**Raw data:**

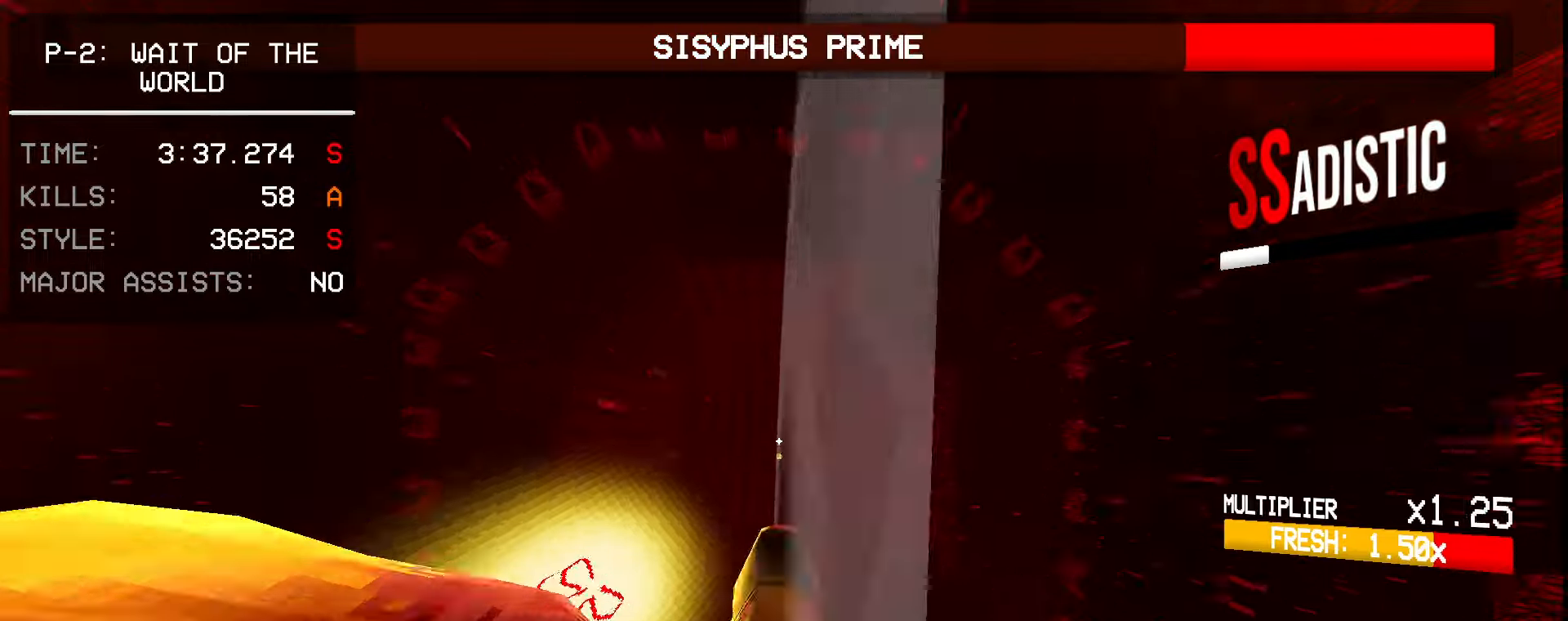
{"keys": ["1", "space"], "mouse": ["right"], "events": [[83, "ctrl", "down"], [200, "ctrl", "up"], [417, "space", "down"], [500, "1", "down"]]}
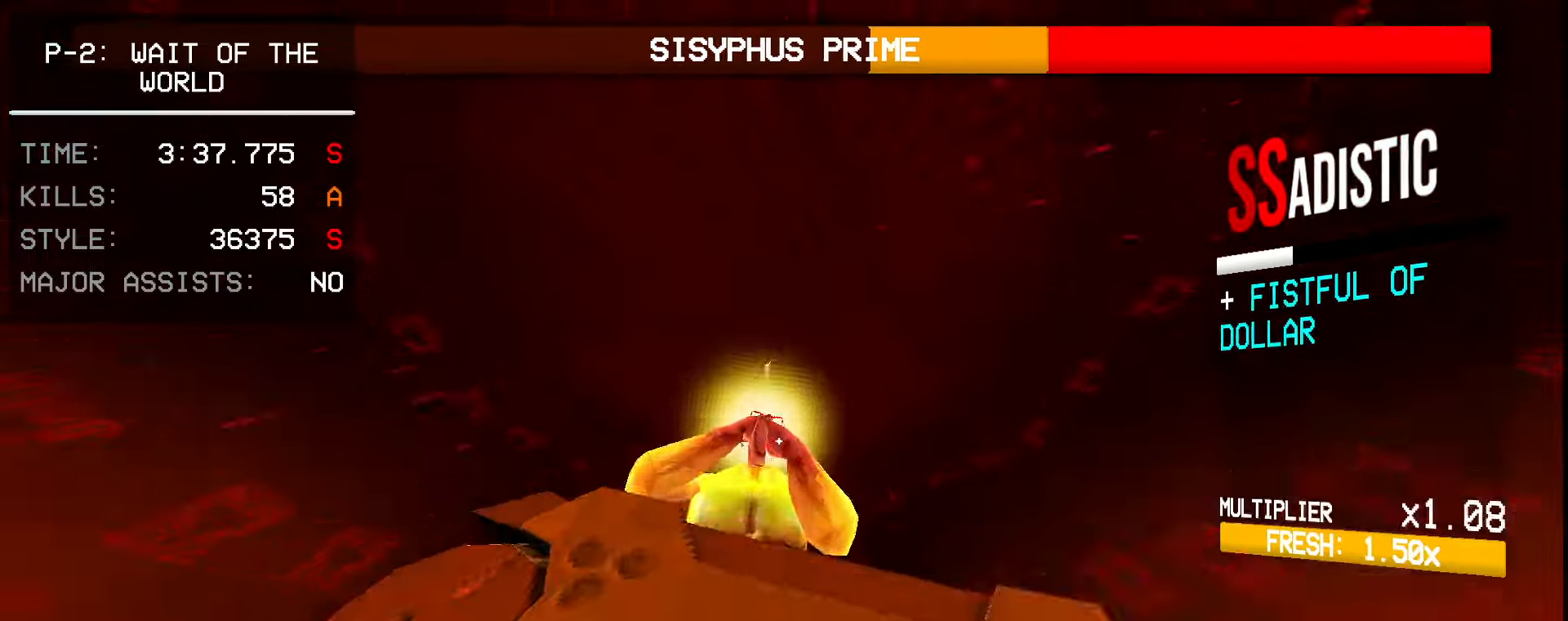
{"keys": [], "mouse": ["right"], "events": [[50, "1", "up"], [133, "space", "up"]]}
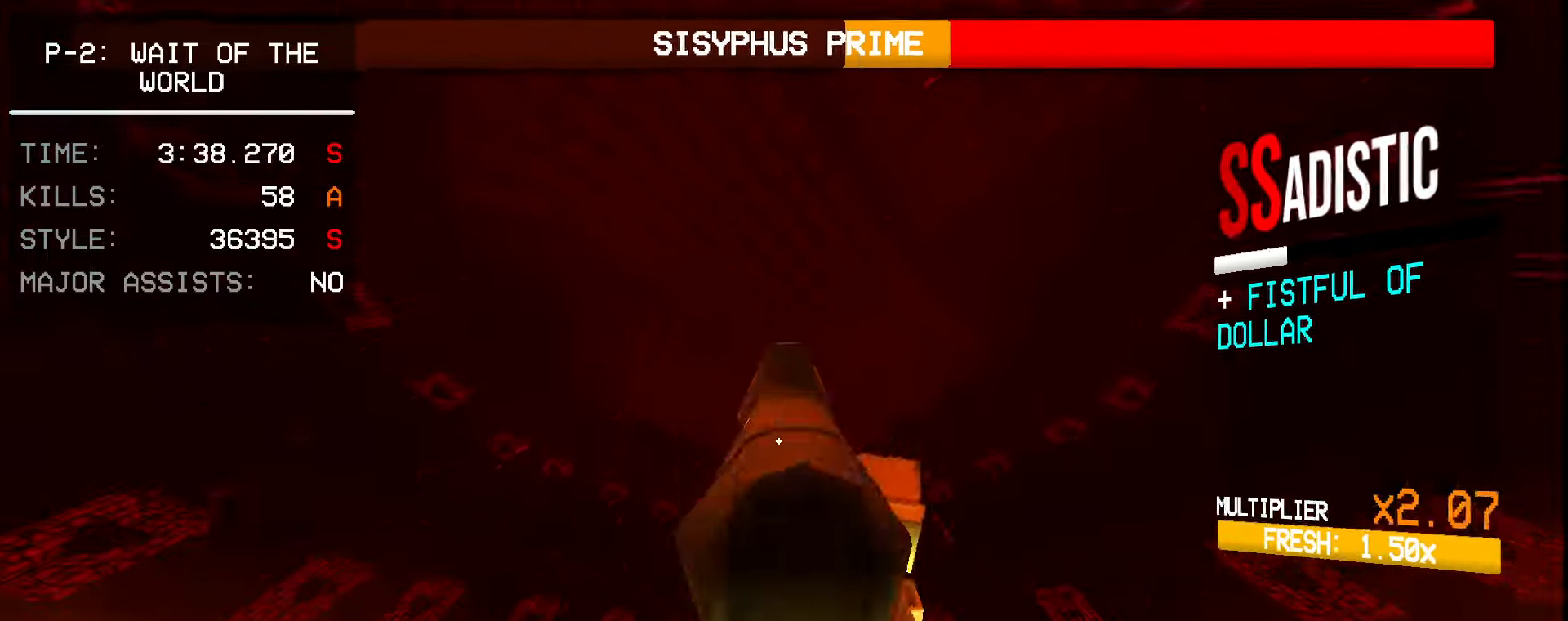
{"keys": ["space"], "mouse": ["right"], "events": [[50, "ctrl", "down"], [133, "ctrl", "up"], [417, "space", "down"]]}
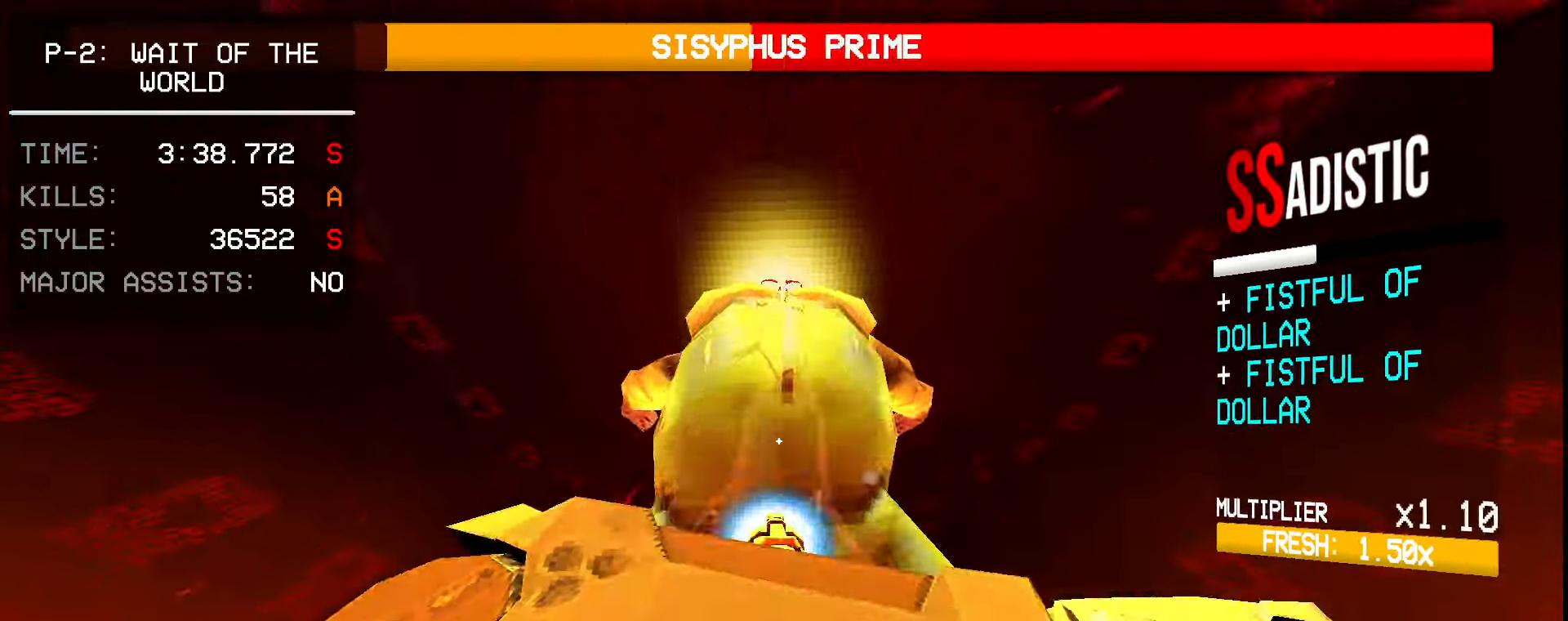
{"keys": [], "mouse": [], "events": [[50, "w", "down"], [150, "space", "up"], [200, "w", "up"], [250, "ctrl", "down"], [317, "ctrl", "up"], [350, "mouse_left", "down"], [433, "mouse_right", "up"], [467, "mouse_left", "up"]]}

**Exercise aim:**
Word for word, restate each line above, minus its pictures.

**Exercise response:**
{"keys": ["1", "space"], "mouse": ["right"], "events": [[83, "ctrl", "down"], [200, "ctrl", "up"], [417, "space", "down"], [500, "1", "down"]]}
{"keys": [], "mouse": ["right"], "events": [[50, "1", "up"], [133, "space", "up"]]}
{"keys": ["space"], "mouse": ["right"], "events": [[50, "ctrl", "down"], [133, "ctrl", "up"], [417, "space", "down"]]}
{"keys": [], "mouse": [], "events": [[50, "w", "down"], [150, "space", "up"], [200, "w", "up"], [250, "ctrl", "down"], [317, "ctrl", "up"], [350, "mouse_left", "down"], [433, "mouse_right", "up"], [467, "mouse_left", "up"]]}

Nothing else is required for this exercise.